Şık ve Şener Silivri’den; Çakır ve Musluk Maldivlerden!..

İnsan mesleğinden utanır mı?..

Utanmaz tabii ki...

Ama...

Kimi meslektaşlarının yaptıklarından ve yazdıklarından mesleği adına utanır...

Meselâ ben kimi meslektaşlarımın yaptıklarından ve yazdıklarından mesleğim adına utanıyorum...
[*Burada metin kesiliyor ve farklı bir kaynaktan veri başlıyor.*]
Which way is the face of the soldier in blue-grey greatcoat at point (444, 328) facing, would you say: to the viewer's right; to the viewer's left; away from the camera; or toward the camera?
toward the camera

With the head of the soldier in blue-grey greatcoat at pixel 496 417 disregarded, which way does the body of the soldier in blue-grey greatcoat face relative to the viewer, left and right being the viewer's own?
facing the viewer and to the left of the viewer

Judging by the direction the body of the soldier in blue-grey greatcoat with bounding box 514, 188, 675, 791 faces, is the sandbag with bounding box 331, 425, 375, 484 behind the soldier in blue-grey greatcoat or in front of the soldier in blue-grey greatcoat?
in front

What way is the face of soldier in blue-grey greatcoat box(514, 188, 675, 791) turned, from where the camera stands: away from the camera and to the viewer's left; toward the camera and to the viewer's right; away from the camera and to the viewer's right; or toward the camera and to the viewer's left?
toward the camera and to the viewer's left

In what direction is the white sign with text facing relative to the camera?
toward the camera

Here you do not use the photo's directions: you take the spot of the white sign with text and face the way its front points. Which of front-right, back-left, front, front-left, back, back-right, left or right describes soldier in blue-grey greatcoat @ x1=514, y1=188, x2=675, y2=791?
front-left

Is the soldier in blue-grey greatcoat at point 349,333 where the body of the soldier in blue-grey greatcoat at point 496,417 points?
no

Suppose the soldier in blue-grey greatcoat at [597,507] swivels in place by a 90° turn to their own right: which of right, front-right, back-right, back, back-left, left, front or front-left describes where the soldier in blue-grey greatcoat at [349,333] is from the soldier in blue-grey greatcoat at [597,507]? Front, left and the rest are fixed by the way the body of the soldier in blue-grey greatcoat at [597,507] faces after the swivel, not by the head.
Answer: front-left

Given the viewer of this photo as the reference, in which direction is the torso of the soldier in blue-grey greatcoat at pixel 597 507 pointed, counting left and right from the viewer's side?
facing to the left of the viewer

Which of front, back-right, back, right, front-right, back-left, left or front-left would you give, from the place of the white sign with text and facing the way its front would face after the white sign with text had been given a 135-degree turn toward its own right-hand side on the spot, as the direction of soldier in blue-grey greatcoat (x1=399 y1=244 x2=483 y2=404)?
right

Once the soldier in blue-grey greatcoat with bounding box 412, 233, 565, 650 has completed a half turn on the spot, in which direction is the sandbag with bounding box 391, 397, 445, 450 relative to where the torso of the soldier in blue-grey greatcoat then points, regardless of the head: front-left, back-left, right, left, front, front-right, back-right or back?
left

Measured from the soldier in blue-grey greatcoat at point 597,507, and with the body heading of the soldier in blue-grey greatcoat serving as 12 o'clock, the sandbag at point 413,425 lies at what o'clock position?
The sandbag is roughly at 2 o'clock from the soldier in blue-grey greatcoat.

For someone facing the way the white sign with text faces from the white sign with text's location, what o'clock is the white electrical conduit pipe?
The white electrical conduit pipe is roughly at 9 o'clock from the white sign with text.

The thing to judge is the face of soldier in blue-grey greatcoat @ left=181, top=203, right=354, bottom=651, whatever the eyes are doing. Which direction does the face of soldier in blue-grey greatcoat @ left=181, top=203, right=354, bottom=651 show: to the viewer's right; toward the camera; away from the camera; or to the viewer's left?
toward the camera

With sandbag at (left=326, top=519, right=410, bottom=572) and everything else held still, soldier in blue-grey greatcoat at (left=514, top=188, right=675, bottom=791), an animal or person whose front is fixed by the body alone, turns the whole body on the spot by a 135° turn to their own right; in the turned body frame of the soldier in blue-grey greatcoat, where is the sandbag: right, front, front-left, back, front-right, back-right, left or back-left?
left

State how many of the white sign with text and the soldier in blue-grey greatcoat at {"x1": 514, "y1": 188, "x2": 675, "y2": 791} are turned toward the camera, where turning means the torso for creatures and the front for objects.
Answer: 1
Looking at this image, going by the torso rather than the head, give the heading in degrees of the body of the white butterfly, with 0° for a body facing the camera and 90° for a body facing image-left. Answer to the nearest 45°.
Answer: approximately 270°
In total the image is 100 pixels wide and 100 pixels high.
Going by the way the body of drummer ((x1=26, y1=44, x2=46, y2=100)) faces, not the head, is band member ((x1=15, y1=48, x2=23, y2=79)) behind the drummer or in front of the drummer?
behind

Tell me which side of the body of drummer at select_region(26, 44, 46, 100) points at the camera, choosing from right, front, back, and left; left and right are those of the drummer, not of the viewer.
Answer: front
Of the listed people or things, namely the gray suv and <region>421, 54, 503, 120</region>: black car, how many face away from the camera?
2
Meselâ ben Yılmaz Özdil, Ayşenur Arslan, Ruşen Çakır, Bekir Coşkun, Uğur Dündar ve Emin Çölaşan'la aynı mesleği yapıyor olmaktan hicap duyuyorum...

Neden mi?..

Gayet basit bir sebepten...

Ey güzel insanlar!..

Ey vicdan sahipleri...

Nedim Şener ve Ahmet Şık'ın tahliye oldukları gün iki meslektaşımız daha özgürlüklerine kavuştu...
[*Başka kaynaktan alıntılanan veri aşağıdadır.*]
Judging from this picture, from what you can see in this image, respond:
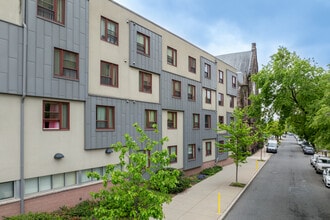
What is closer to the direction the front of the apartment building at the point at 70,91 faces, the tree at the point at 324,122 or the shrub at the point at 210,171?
the tree

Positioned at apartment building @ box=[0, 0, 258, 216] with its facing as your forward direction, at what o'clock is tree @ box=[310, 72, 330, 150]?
The tree is roughly at 11 o'clock from the apartment building.

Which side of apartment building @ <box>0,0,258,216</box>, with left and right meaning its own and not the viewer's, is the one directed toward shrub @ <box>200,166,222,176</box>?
front

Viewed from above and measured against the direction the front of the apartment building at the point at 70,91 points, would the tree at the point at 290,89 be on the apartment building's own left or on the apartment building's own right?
on the apartment building's own left

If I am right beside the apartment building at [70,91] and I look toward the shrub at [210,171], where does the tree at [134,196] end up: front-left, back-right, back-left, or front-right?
back-right

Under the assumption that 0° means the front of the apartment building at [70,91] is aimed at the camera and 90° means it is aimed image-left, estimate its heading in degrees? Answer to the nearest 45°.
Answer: approximately 315°
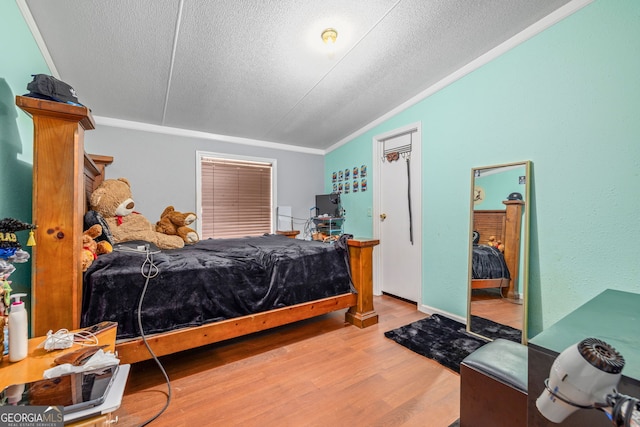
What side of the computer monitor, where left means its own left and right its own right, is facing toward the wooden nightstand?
front

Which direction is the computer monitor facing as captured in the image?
toward the camera

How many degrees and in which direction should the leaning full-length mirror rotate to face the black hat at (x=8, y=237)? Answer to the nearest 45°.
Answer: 0° — it already faces it

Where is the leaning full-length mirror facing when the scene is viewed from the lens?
facing the viewer and to the left of the viewer

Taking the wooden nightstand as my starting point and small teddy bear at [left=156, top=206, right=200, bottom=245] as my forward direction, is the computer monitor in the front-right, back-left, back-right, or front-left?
front-right

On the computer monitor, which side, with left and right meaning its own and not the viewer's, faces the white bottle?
front

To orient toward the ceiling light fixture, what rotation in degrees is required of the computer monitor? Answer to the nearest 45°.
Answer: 0° — it already faces it

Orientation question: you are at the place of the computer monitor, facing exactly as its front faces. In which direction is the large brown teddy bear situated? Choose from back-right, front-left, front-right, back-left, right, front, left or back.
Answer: front-right

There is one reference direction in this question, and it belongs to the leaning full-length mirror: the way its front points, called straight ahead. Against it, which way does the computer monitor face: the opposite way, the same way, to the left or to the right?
to the left

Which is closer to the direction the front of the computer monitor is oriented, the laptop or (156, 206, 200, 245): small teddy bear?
the laptop

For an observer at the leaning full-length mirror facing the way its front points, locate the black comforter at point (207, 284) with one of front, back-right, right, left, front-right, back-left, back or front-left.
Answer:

Kim olduklarını hiç düşünmeden söyleyebilir misiniz?..

Hayır!..

Söyleyemezsiniz...

Çünkü az önce adlarını andığım sözde gazeteci/yazarlar o diğer iki meslektaşımızın özgürlükleriyle de, acılarıyla da, çileleriyle de hiç ilgilenmiyorlar...

Yılmaz Özdil, Ayşenur Arslan, Ruşen Çakır, Bekir Coşkun, Uğur Dündar ve Emin Çölaşan'ı okuduğunuzda Şık ve Şener'in Silivri Cezaevi'nden çıktıklarını; diğer iki gazetecinin ise Maldivler'den tatilden geldiklerini sanırsınız...

Peki...

O ikisiyle ilgilenmek kime kaldı medyada?..

Yukarıda isimlerini andığım sözde gazetecilerin hiç haz etmedikleri gerçek gazeteci Cüneyt Özdemir'e kaldı...

Eğer Cüneyt; Şık ve Şener'le aynı gün, aynı kovuşturma dosyasından tahliye olan iki meslektaşımızı ekrana (CNNTÜRK 5N 1K) çıkarmasaydı diğerleri o iki meslektaşımızı görmezden gelmeye devam edeceklerdi...

Peki..

Yılmaz Özdil, Ayşenur Arslan, Ruşen Çakır, Bekir Coşkun, Uğur Dündar ve Emin Çölaşan'ın Maldivler'den tatilden döndüklerini zannettikleri o iki meslektaşımız kimler mi?..

Söyleyeyim:

- SAİT ÇAKIR,

- COŞKUN MUSLUK...

Evet efendim...

Çakır ve Musluk da 370 günden fazla ve aynı iddialar yüzünden hapis yattılar...

İkisi de gazeteciydi...

İkisinin de birer ailesi, sevenleri vardı...

Ama...

Ne Ruşen Çakır'ın aklına geldiler...

Ne Ayşenur Arslan'ın...

Ne Emin Çölaşan'ın...

Ne Uğur Dündar'ın...

Ne Yılmaz Özdil ağıt yazdı onların adına...

Ne Bekir Coşkun...

Neden?..

Çünkü ne girerken kötülediler Gülen Hareketi'ni...

Ne çıkarken...

Kaldı ki, onlardan "mağdur iki gazeteci" yaratılacağı hesaplarda yoktu...

Ama...

Hem Şık...

Ve hem de Şener; Gülen Hareketi için demediklerini bırakmadılar...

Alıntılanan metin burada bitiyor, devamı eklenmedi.